Rose would surely have been a first ballot Hall of Famer if not for the Hall of Fame changing the rules after MLB banned Rose for life for the gambling that he did while managing the Cincinnati Reds after he retired as a player. In the first 55 years of its existence, the Hall of Fame never had a rule barring someone who is on the banned list from being on the Hall of Fame ballot but in 1991 the Hall hastily implemented such a rule just before Rose would have become eligible to appear on the Hall of Fame ballot. Thus, the Hall of Fame voters never had a chance to decide whether or not to vote him in, so Rose's situation differs completely from that of guys like Mark McGwire and Barry Bonds; many people believe that McGwire and Bonds used performance-enhancing drugs (PEDs) and thus McGwire has received few Hall of Fame votes and Bonds may also get much less support than he otherwise would have--but McGwire is on the ballot and as things stand now Bonds will be on the ballot as soon as he becomes eligible. Apparently, Rose is the only baseball player in history who MLB has decided is beyond redemption and forgiveness, something that is ironic and sad considering how Josh Hamilton is praised for overcoming his addictions and that the Hall of Fame has already opened its doors to someone who was suspended for one year for consorting with gamblers (Leo Durocher) and a player who was convicted of drug smuggling (Orlando Cepeda).
Rose was selected to the All-Star team 17 times and he started at five different positions (second base, left field, right field, third base and first base). If Rose had been allowed to participate in the pregame ceremony then MLB would have had to clone him in order for him to simultaneously be present at all the spots on the field where he played at an All-Star level. Yes, there are Hall of Famers who made the All-Star team at multiple positions but as far as I know Rose is the only player who started at five different positions in All-Star play.

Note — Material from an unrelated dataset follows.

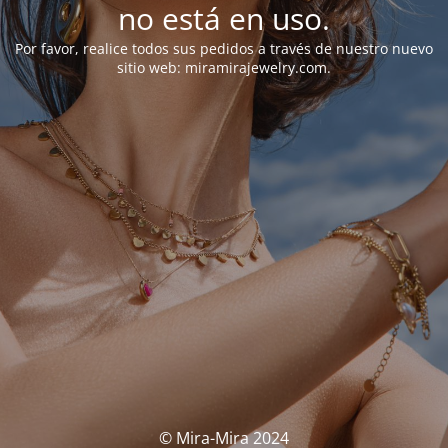
no está en uso.
Por favor, realice todos sus pedidos a través de nuestro nuevo
sitio web: miramirajewelry.com.
© Mira-Mira 2024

The ceremony was great but I found myself wondering which position Rose would have represented and how big of an ovation he would have received. He received louder cheers than anyone else when MLB had to begrudgingly include him in a similar ceremony in 1999 when the All-Century Team was chosen. The difference in that case is that corporate sponsor MasterCard insisted on including Rose, a strong indication that MLB's stance regarding Rose is hypocritical and not truly a moral stance based on upholding the integrity of the game: basically, if the price is right then MLB will recognize Rose but otherwise he is ostracized. Rose committed a serious offense and I don't think that he should be allowed to manage again but it is terrible for MLB to act like his honestly achieved playing accomplishments never took place and it will be disgusting if even one PED cheater is inducted in the Hall of Fame, especially if Rose continues to be banned.